The updated recommendations build on previous guidelines published in 2013, which focused on assessing and correcting nutritional status, relieving symptoms, improving gastric emptying and, in patients with diabetes, glycemic control.

From February 2019 to July 2021, Camilleri and colleagues conducted extensive literature searches and reviewed 1,908 references, identifying 121 for inclusion and reviewing the evidence. They then developed 20 recommendations for the diagnosis and management of GPs using the guideline ranking, rating, development and evaluation process.

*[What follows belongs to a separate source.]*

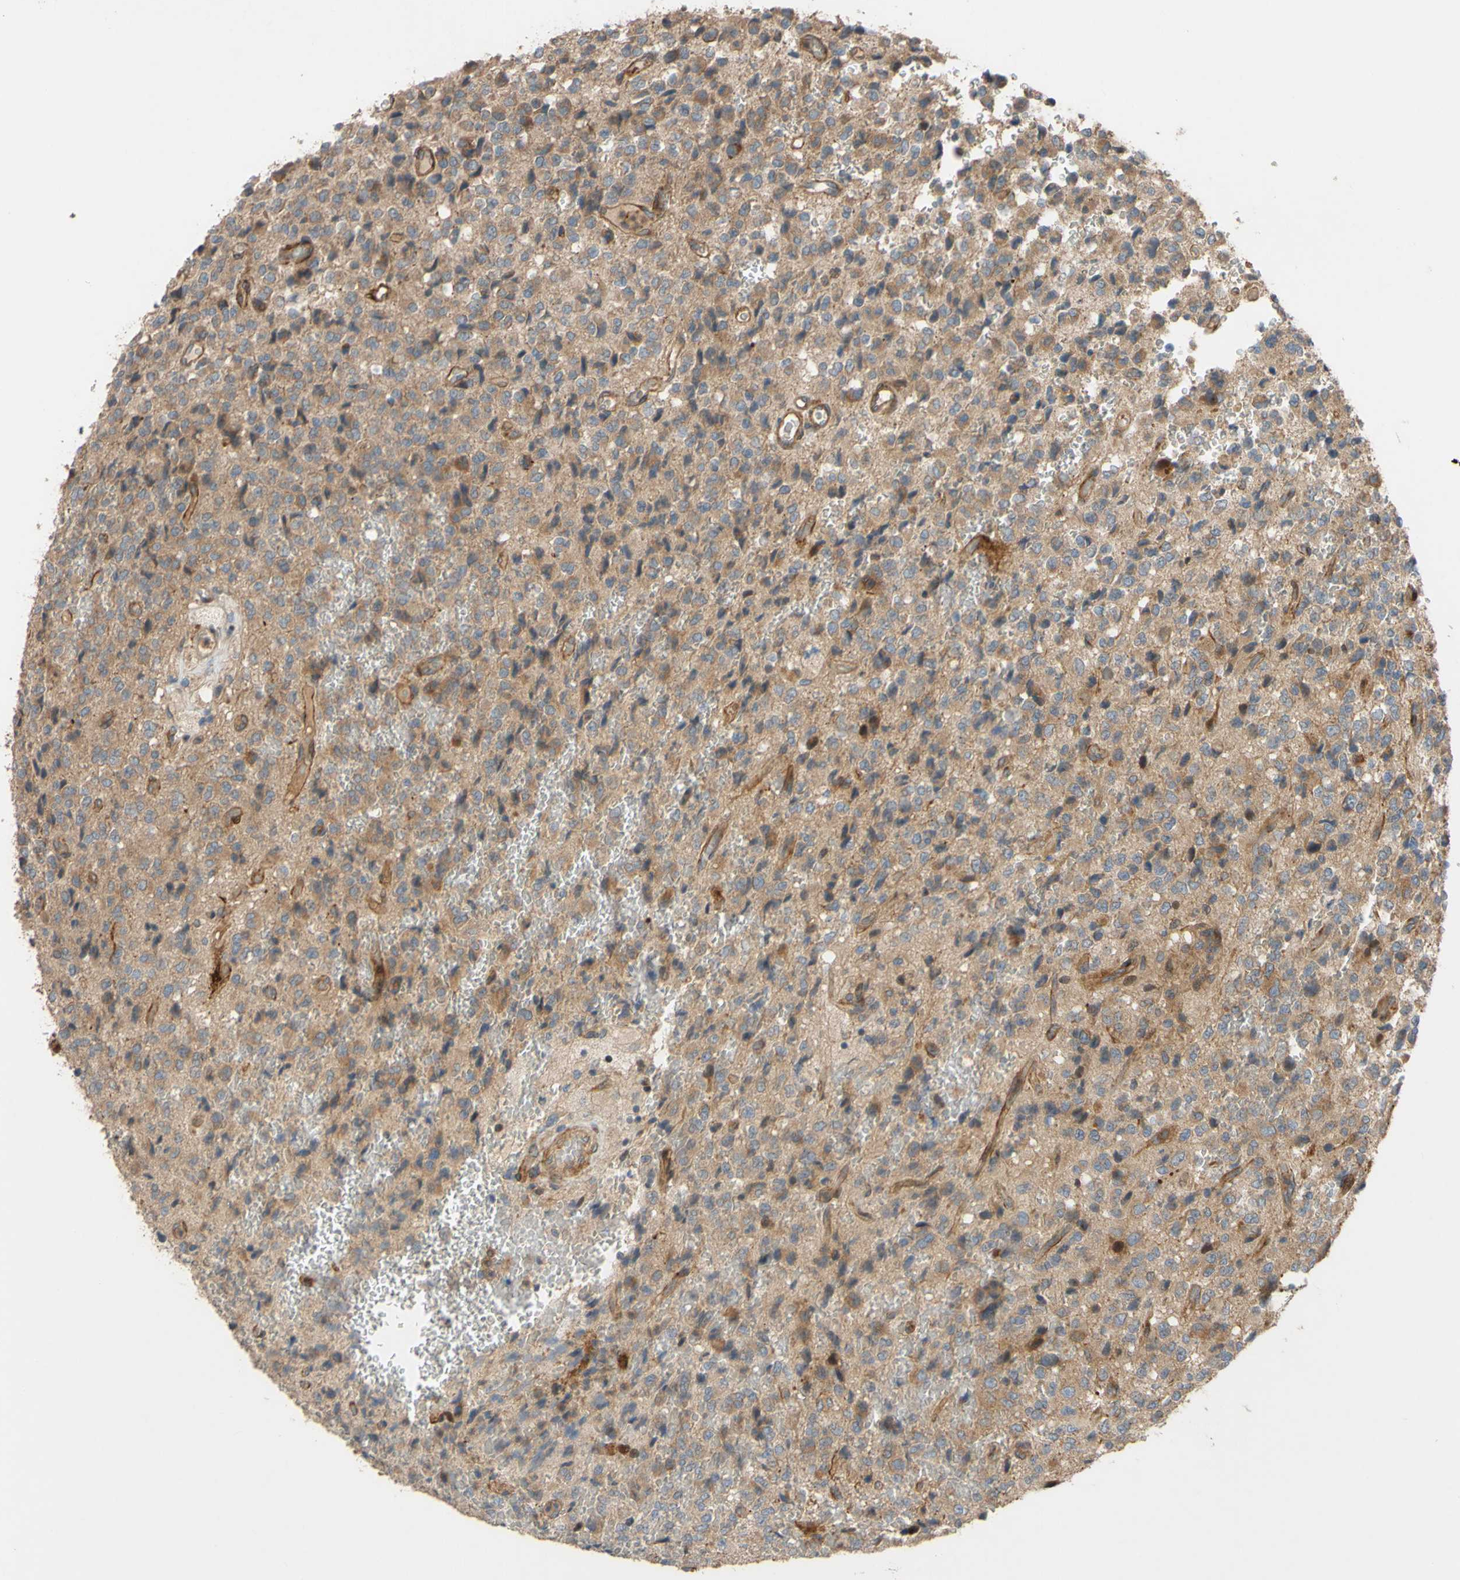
{"staining": {"intensity": "moderate", "quantity": "<25%", "location": "cytoplasmic/membranous"}, "tissue": "glioma", "cell_type": "Tumor cells", "image_type": "cancer", "snomed": [{"axis": "morphology", "description": "Glioma, malignant, High grade"}, {"axis": "topography", "description": "pancreas cauda"}], "caption": "Immunohistochemical staining of human glioma reveals moderate cytoplasmic/membranous protein expression in approximately <25% of tumor cells.", "gene": "SPTLC1", "patient": {"sex": "male", "age": 60}}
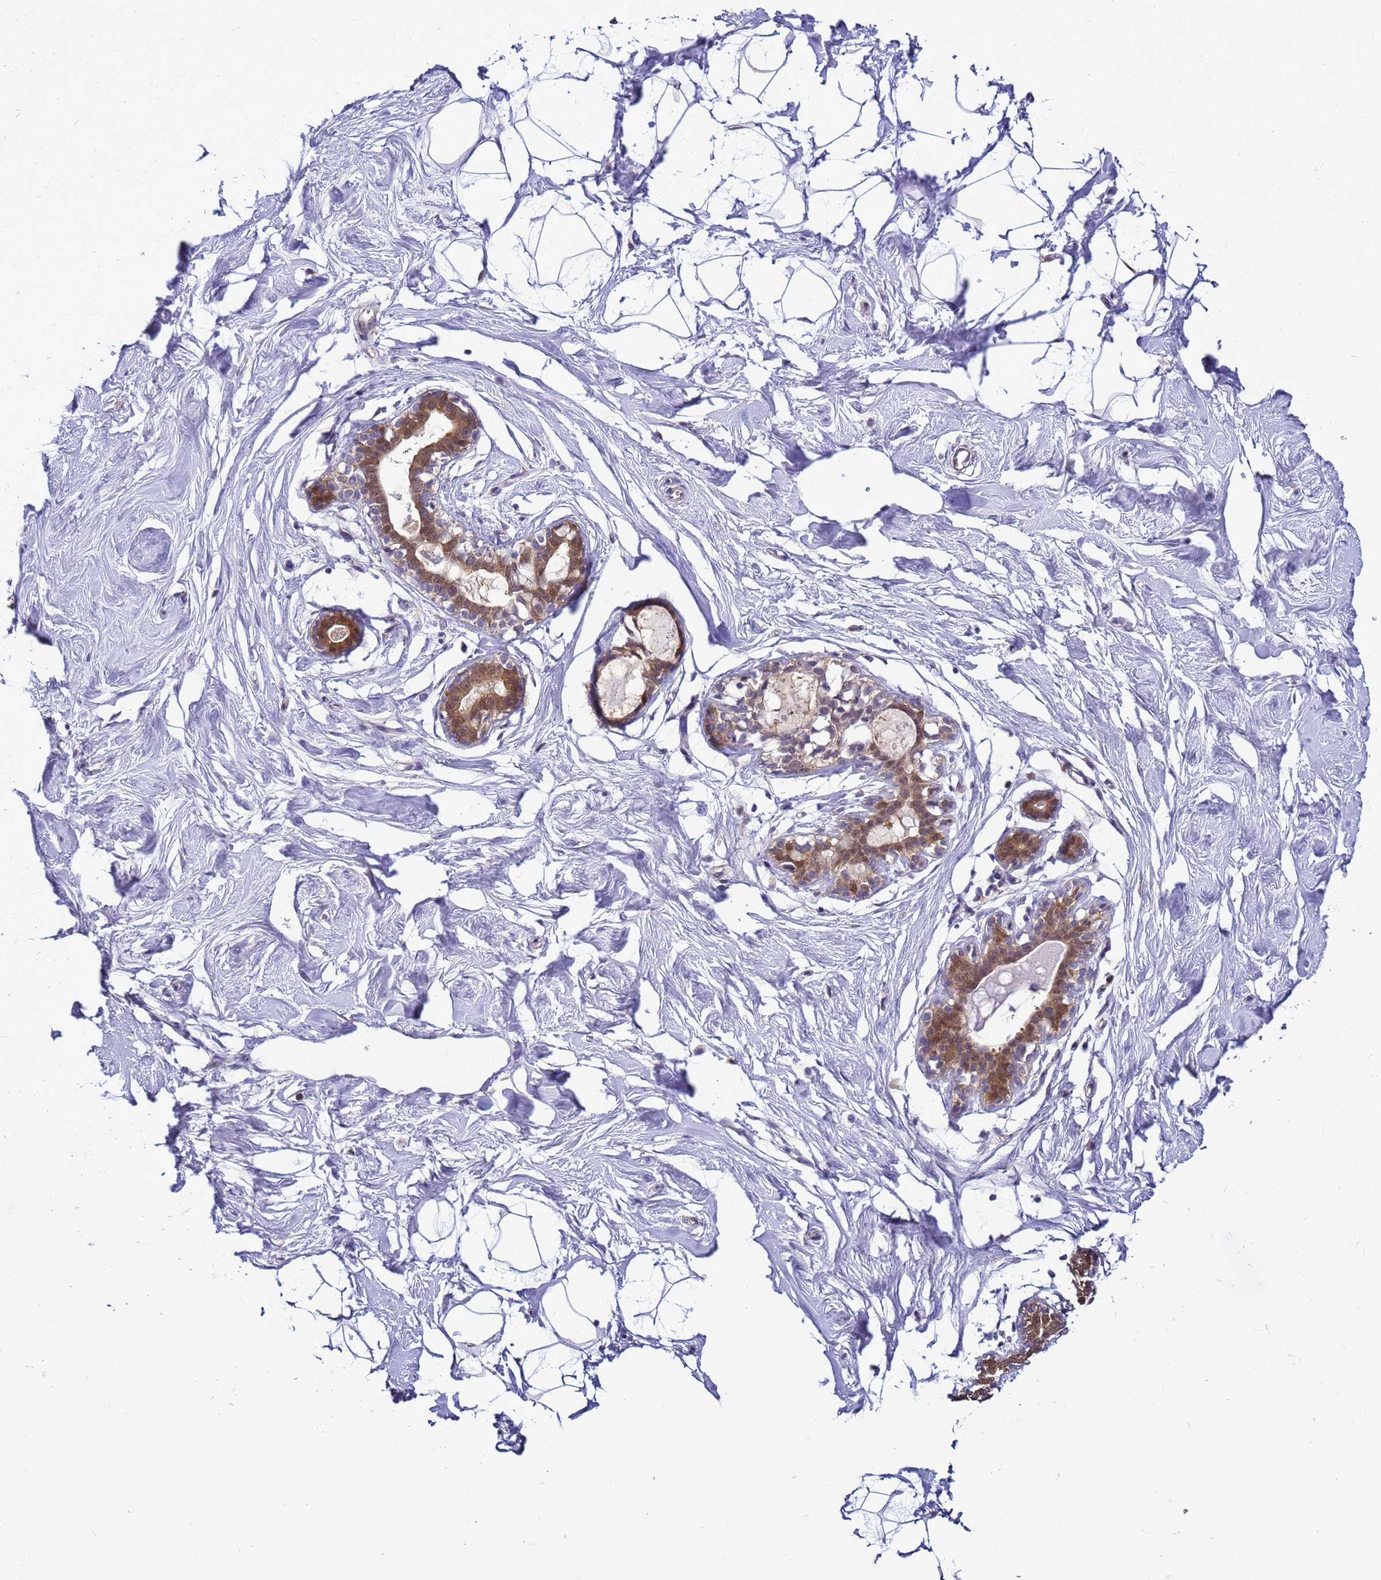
{"staining": {"intensity": "negative", "quantity": "none", "location": "none"}, "tissue": "breast", "cell_type": "Adipocytes", "image_type": "normal", "snomed": [{"axis": "morphology", "description": "Normal tissue, NOS"}, {"axis": "morphology", "description": "Adenoma, NOS"}, {"axis": "topography", "description": "Breast"}], "caption": "Adipocytes show no significant protein expression in benign breast. The staining is performed using DAB brown chromogen with nuclei counter-stained in using hematoxylin.", "gene": "DDI2", "patient": {"sex": "female", "age": 23}}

Highlights of the updated guideline include:

  • Gastric emptying scintigraphy is the standard diagnostic test for general practitioners in patients with upper gastrointestinal symptoms. The suggested test method includes assessment of stomach emptying for 3 hours or more after a solid meal.
  • Dietary management of patients with GP should include a small-particle diet to increase the likelihood of symptom relief and improved gastric emptying.
  • Considering both the benefits and risks of treatment, pharmacological therapies should be considered to improve symptoms in patients with idiopathic or diabetic gastroparesis.
  • In patients with GP, treatment with metoclopramide rather than no treatment is suggested for the management of refractory symptoms, as is the use of 5-HT4 agonists rather than no treatment to improve gastric emptying. Domperidone, if approved, is suggested for symptom management in patients with GP.
  • Pyloromyotomy is suggested in the absence of treatment for symptom control in patients with symptoms refractory to medical treatment. Intrapyloric injection of botulinum toxin is not recommended based on data from randomized controlled trials.

“This guideline has focused on general practitioner diagnosis and treatment in adults (including dietary, pharmacological, operative, and pyloric-directed interventions),” concluded Camilleri and colleagues. “Nevertheless, this is an area where considerable innovation, validation and research are likely to impact future iterations of these guidelines. Such advances should clarify the role of immunotherapies, new pharmacological agents, pyloric interventions, bioelectric therapy and surgical approaches for general practitioners.